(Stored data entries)
......
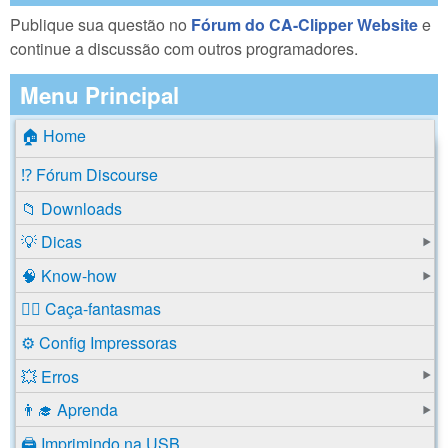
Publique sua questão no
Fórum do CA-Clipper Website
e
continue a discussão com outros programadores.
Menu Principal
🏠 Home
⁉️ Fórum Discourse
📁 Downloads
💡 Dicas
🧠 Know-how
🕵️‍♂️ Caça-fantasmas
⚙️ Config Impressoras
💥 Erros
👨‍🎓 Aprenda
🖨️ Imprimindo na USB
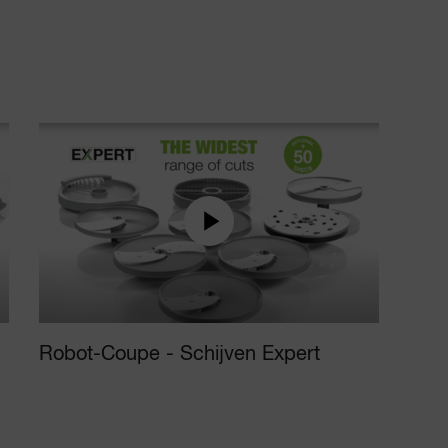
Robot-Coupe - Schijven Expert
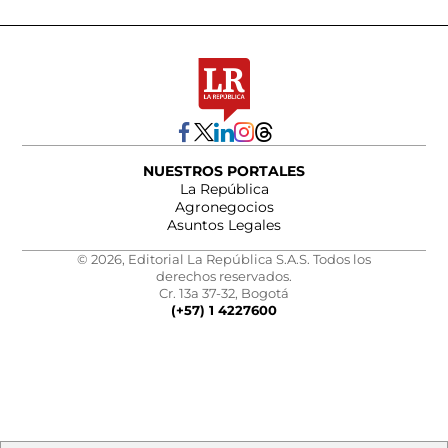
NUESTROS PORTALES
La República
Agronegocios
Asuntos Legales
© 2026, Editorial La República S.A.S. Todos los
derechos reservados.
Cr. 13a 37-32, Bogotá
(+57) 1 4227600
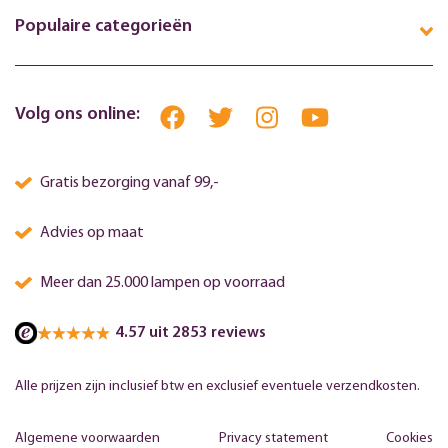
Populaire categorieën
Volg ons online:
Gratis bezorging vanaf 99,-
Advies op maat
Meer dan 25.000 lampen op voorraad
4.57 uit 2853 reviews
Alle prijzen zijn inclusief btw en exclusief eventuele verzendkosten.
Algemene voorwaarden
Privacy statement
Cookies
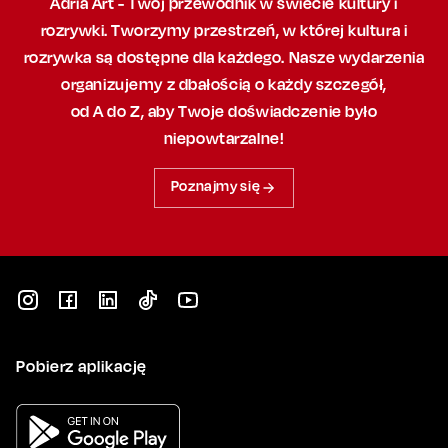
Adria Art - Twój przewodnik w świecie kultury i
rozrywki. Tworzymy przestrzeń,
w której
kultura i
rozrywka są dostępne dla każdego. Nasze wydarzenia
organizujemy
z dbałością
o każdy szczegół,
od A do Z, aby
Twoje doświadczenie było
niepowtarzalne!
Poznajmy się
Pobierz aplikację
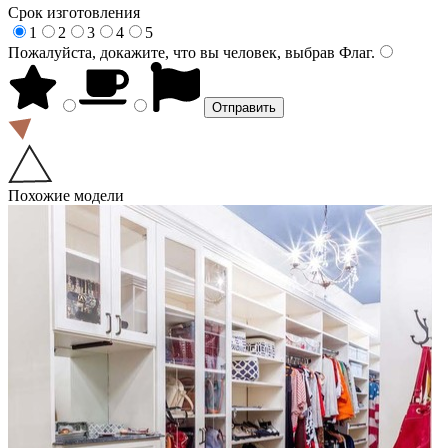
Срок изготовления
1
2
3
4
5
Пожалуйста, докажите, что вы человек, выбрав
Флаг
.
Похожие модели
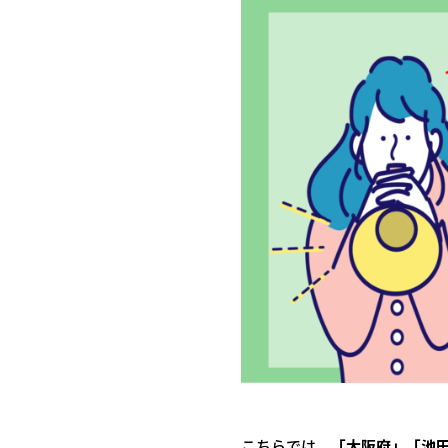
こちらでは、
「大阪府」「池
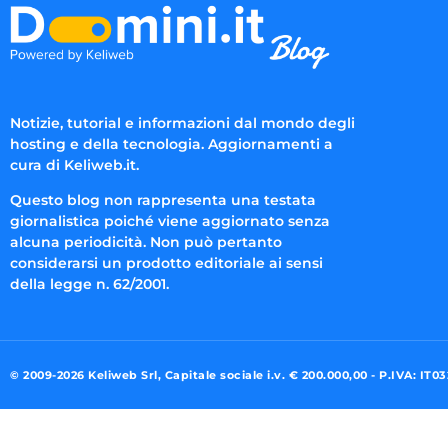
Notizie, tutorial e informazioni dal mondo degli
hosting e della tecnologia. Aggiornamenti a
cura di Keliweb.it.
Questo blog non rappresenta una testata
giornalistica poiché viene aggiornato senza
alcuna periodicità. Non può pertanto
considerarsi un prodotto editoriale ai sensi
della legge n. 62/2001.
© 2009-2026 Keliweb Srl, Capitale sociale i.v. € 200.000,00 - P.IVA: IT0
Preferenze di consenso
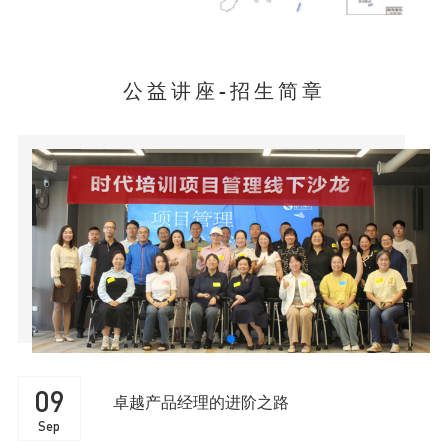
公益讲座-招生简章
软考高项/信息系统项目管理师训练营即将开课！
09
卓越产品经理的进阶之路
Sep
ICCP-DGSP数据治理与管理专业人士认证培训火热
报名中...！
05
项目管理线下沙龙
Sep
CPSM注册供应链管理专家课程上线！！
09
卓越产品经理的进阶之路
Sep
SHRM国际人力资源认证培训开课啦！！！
......
DESCRIPTION OF THE TASK:
Check every line of the data above for the string "della", and copy those that have it.

ANSWER TO THE EXERCISE:
hosting e della tecnologia. Aggiornamenti a
della legge n. 62/2001.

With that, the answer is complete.